Efficient markets and football

It's important to have our priorities straight. Tonight President Obama gave a major economic policy speech, but he made very sure that he was done in time for the Packers-Saints kickoff. (I suspect that part of the President's political base feels betrayed because, in a concession to Republicans, his speech preempted a re-run of Big Bang Theory.)

But back to priorities, and by that I mean football. Tim and I are in good moods because Michigan State and Northwestern won their first games of the year, and this makes us happier than fans of Oregon, TCU, and Notre Dame. However, as a fan of Northwestern, I have less hope for the future than do fans of these other teams (and not just relating to the specific history of Northwestern's post-season performance). And this gets to the Efficient Markets Hypothesis (EMH).
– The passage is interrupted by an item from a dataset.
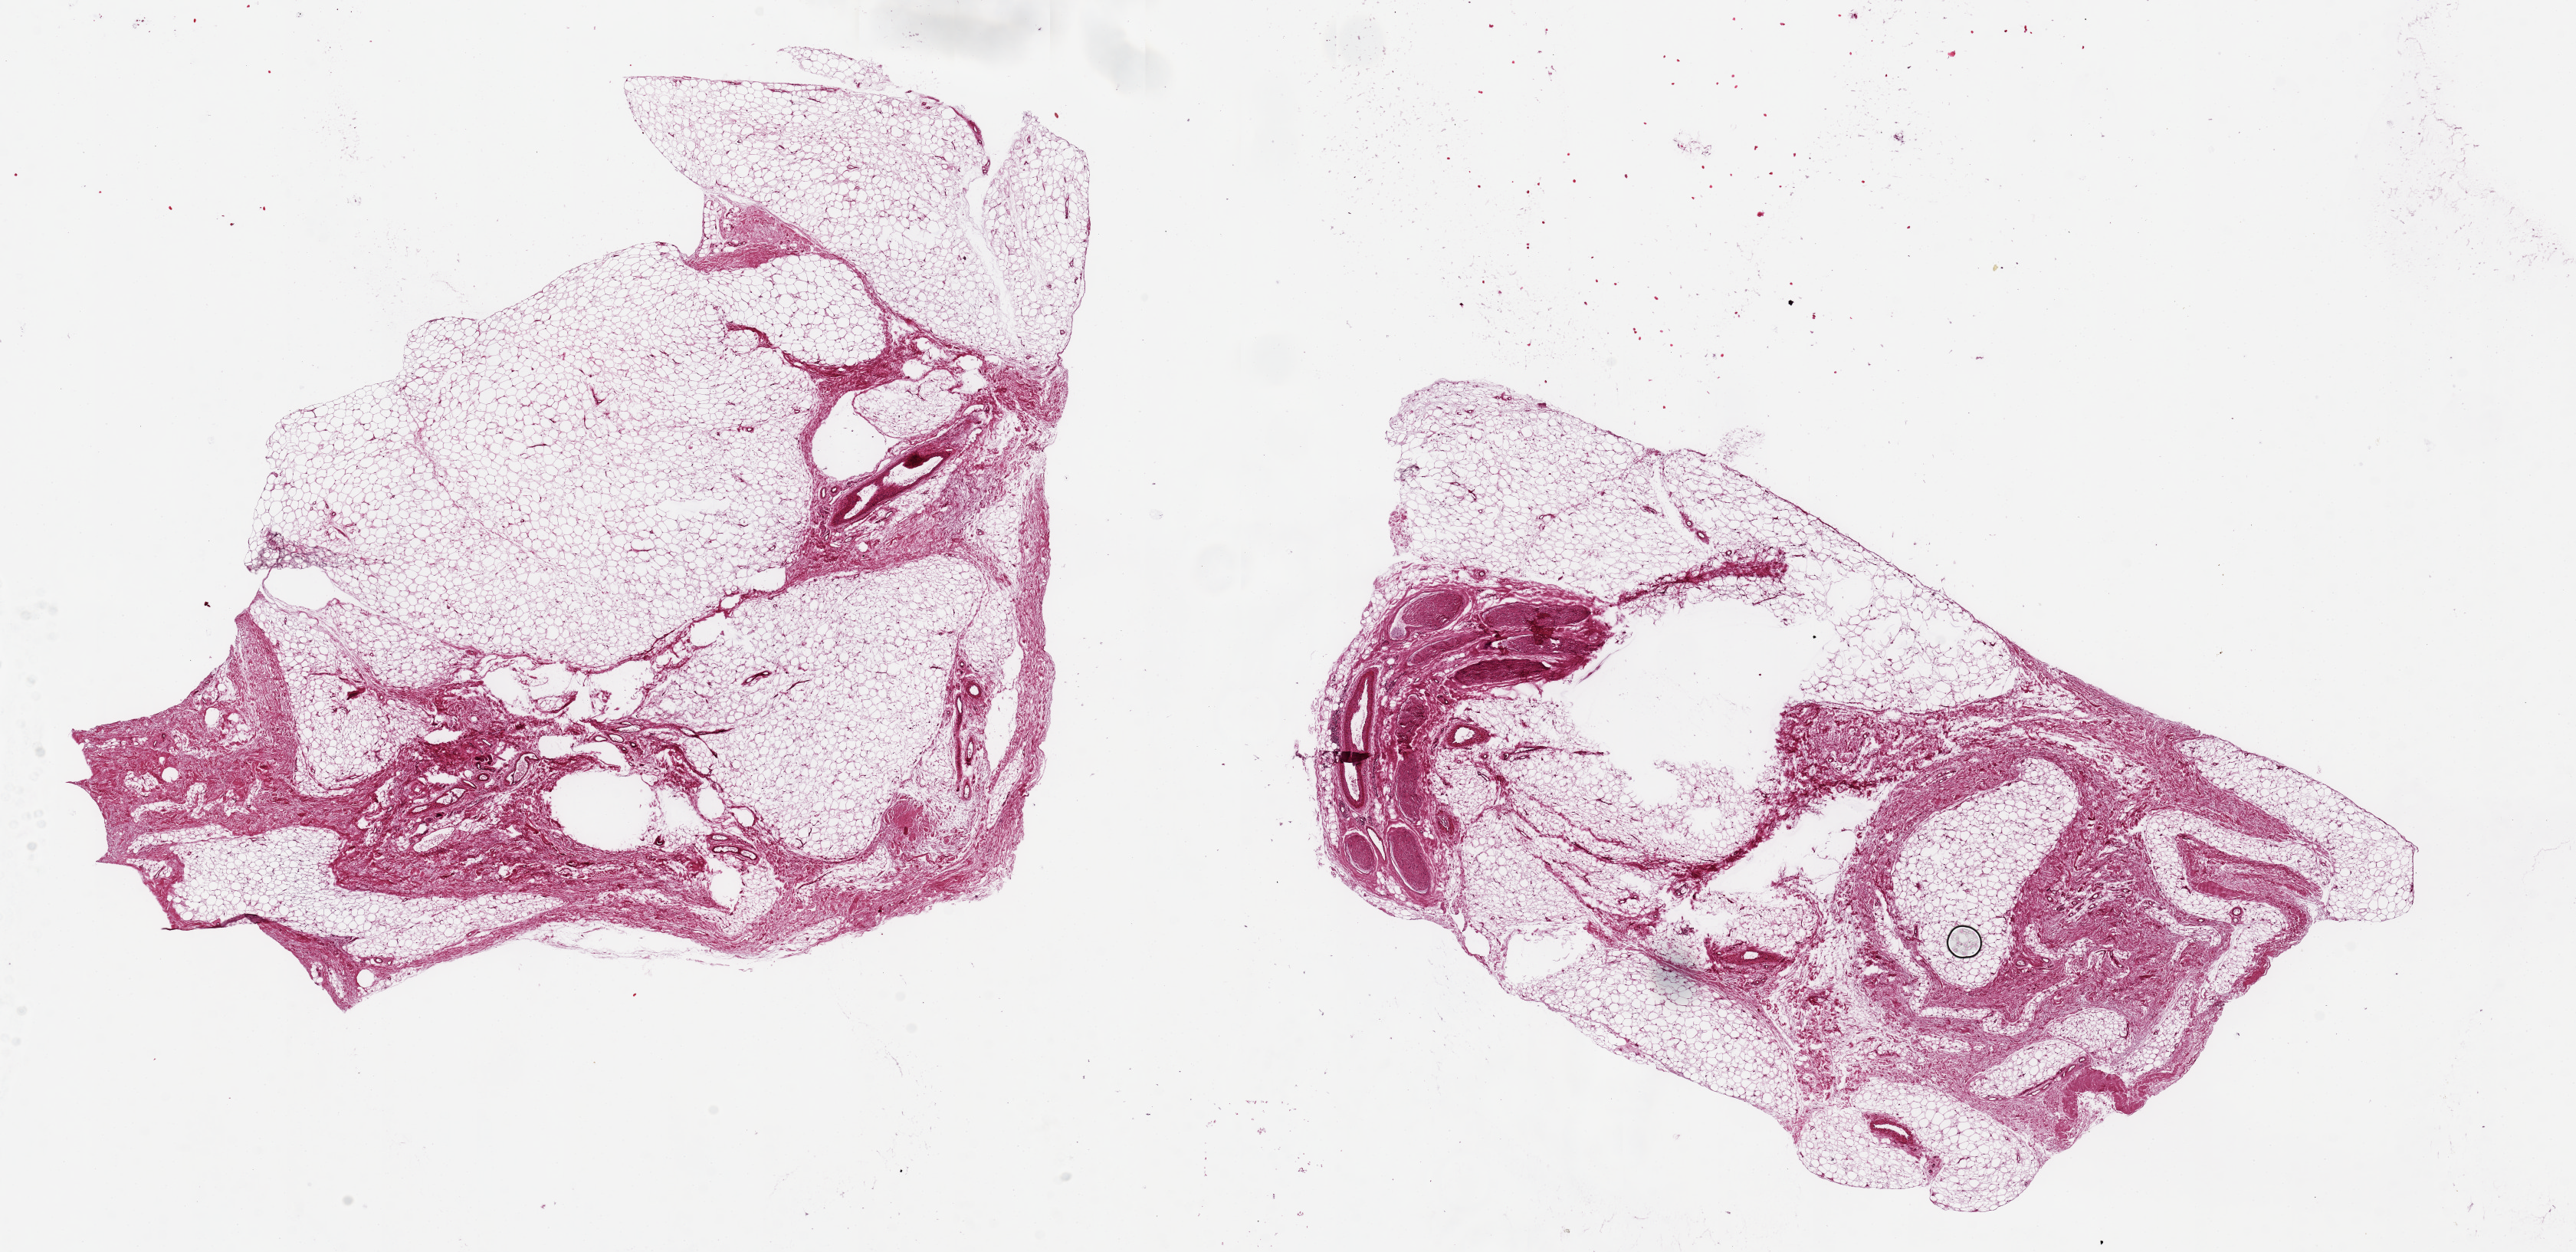
Digitized H&E-stained section — low-resolution overview of the scanned area, about 26.6 x 12.9 mm (acquisition: 20x scan), PAXgene-fixed paraffin-embedded (PFPE) section, section of adipose tissue (target tissue), donor tissue sample. Donor: male.
Review note (as recorded): pieces 10x5 & 11x9 mm; adipose tissue and an embedded 3x1 mm nerve.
The EMH has been getting kicked around lately, but its basic idea is simple. It is that arbitrage takes away free lunches, that we shouldn't expect to find consistently profitable trades in asset markets. The simplest form of the EMH (usually called the "weak form") is that charting prices should be useless, that is, the current price of an asset is the best predictor of its future price, and adding information about past prices doesn't help our prediction accuracy at all.

Behavioral economists find some evidence for deviations from the EMH based upon "loss aversion", where people are sometimes reluctant to sell an asset for less than they paid for it. Perhaps this explains something that the brilliant Nate Silver documents about the power of pre-season NCAA football polls. In some fun econometric work, he finds that the final football rankings depend on how the teams did in terms of wins and loses over the season...but also on how they were ranked in the pre-season poll, before the first game is even played!

So, yes, if Michigan State ends up ranked ahead of Northwestern, I'm going to blame it on those pre-season polls.